§ AVAILABLE RECORDS
------------------------
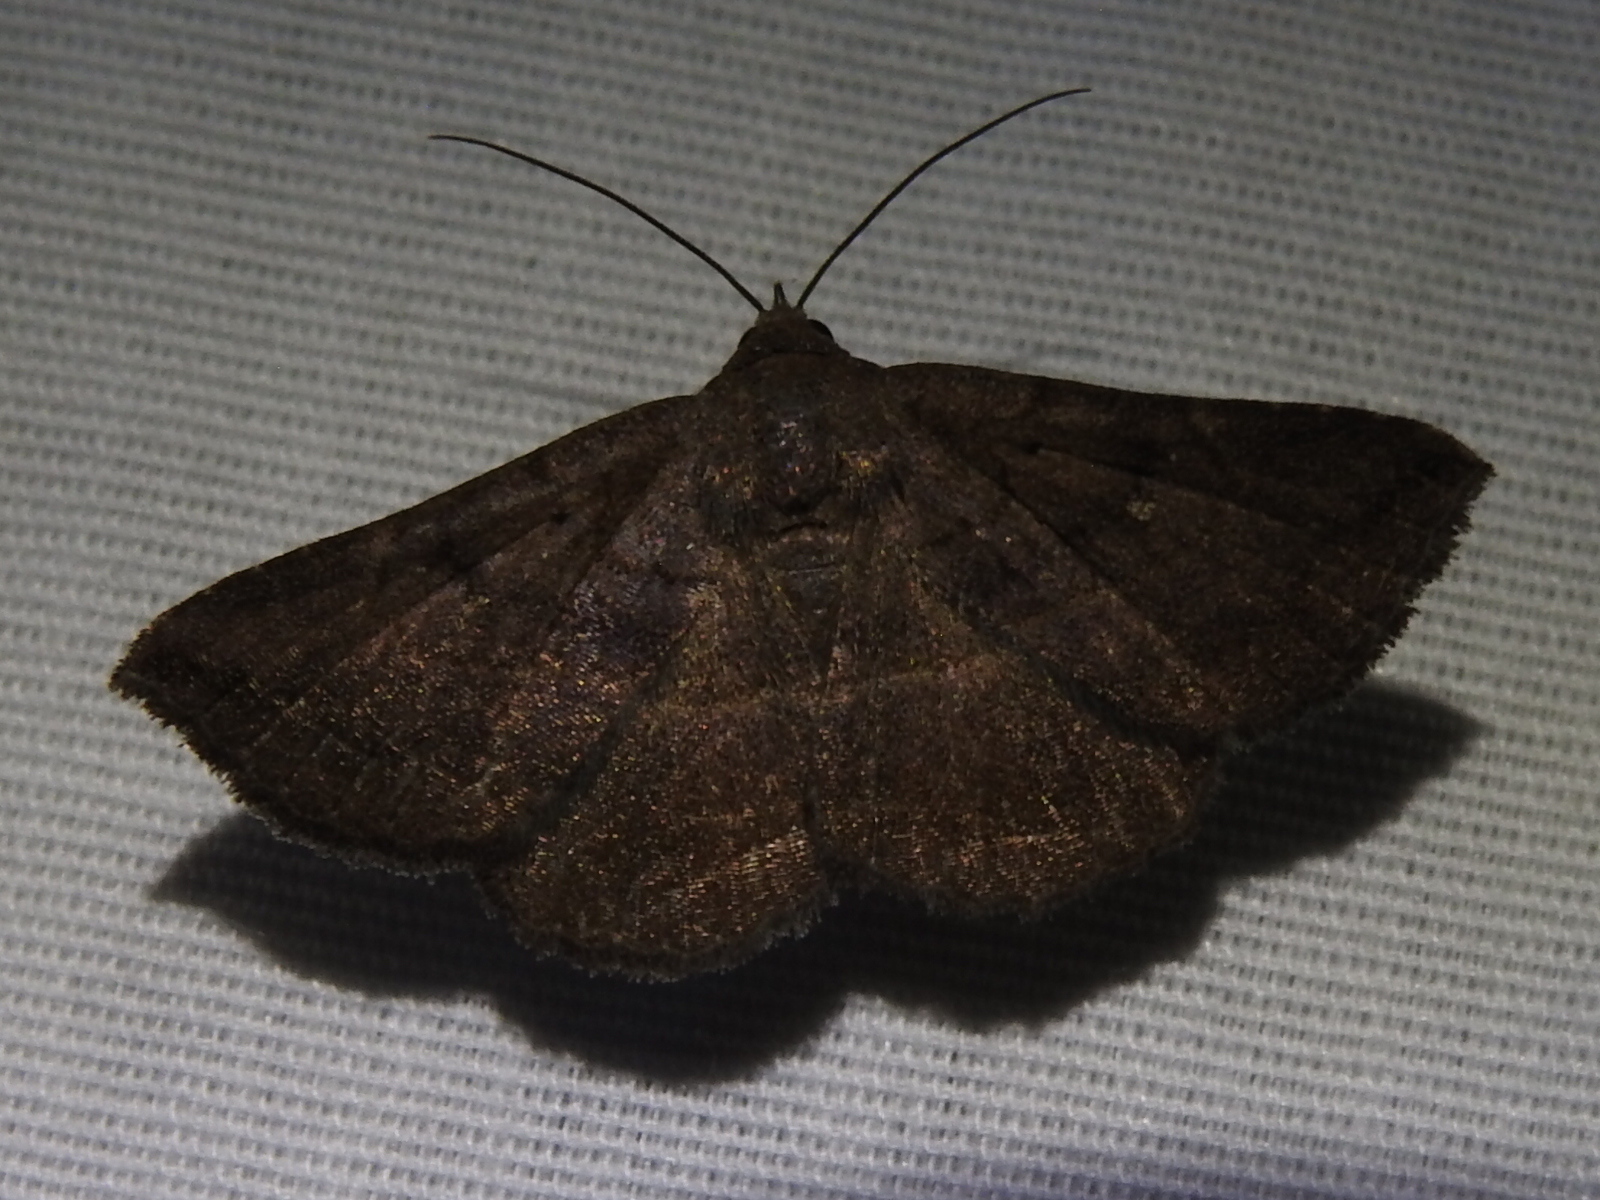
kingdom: Animalia
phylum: Arthropoda
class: Insecta
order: Lepidoptera
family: Erebidae
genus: Lesmone
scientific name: Lesmone detrahens
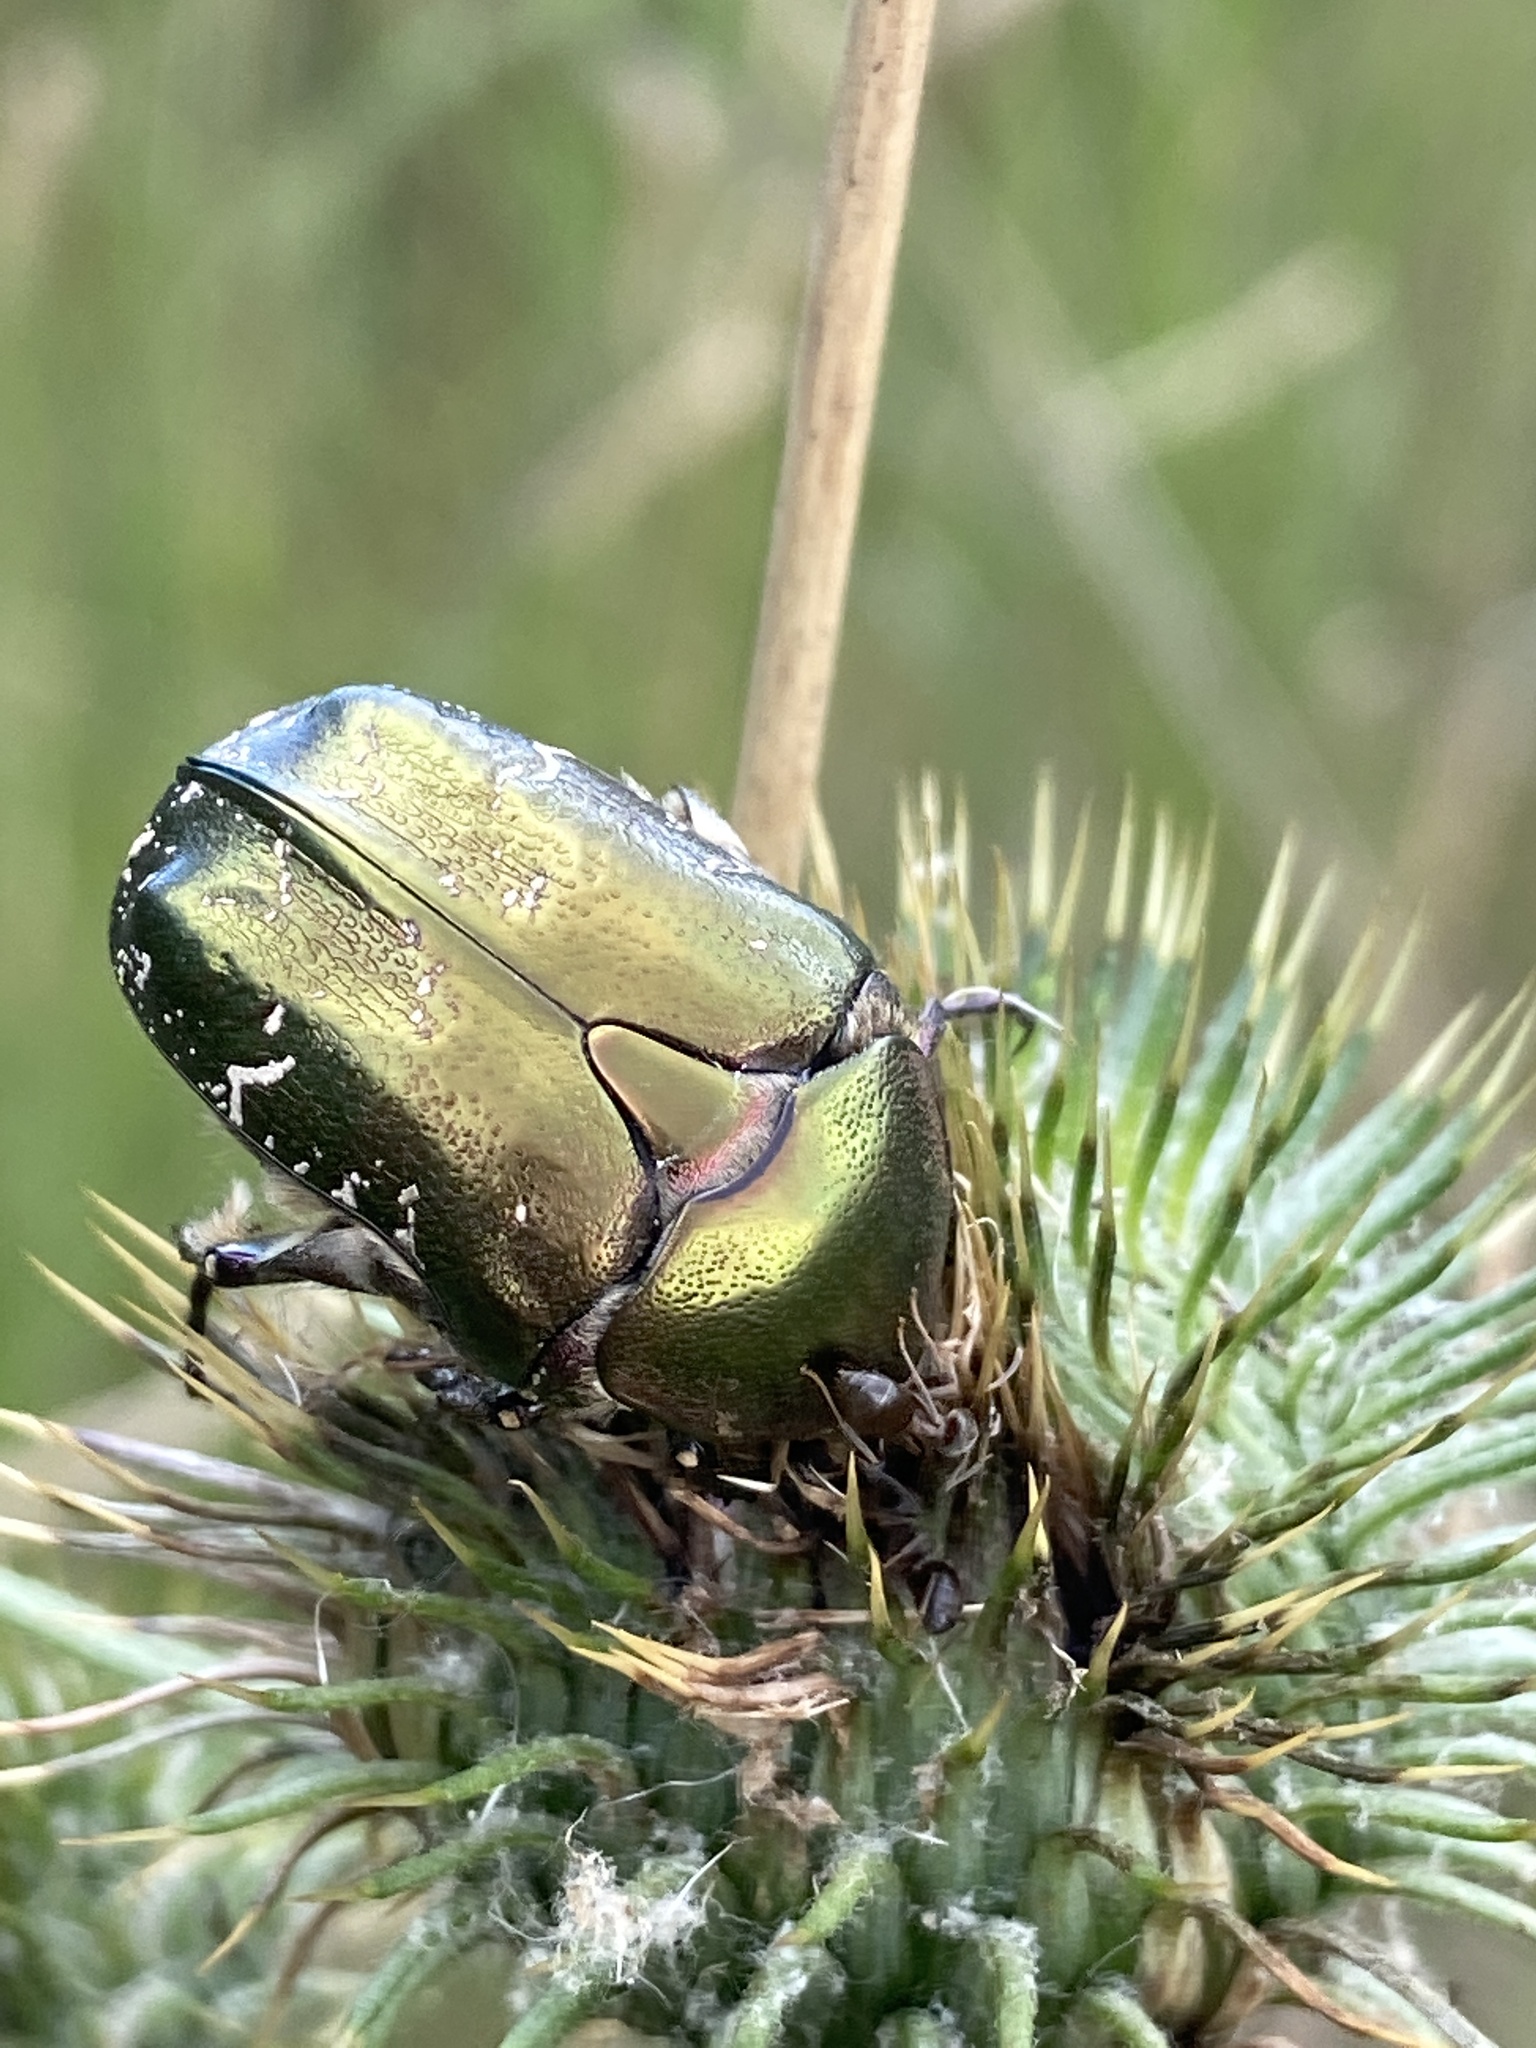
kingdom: Animalia
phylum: Arthropoda
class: Insecta
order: Coleoptera
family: Scarabaeidae
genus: Protaetia
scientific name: Protaetia cuprea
------------------------
§ PROMPT
Copy out every line that names the living thing in both rows above, from kingdom through scientific name, keeping each line unchanged. Leave the pictures out.

§ OUTPUT FOR THIS TASK
kingdom: Animalia
phylum: Arthropoda
class: Insecta
order: Lepidoptera
family: Erebidae
genus: Lesmone
scientific name: Lesmone detrahens
kingdom: Animalia
phylum: Arthropoda
class: Insecta
order: Coleoptera
family: Scarabaeidae
genus: Protaetia
scientific name: Protaetia cuprea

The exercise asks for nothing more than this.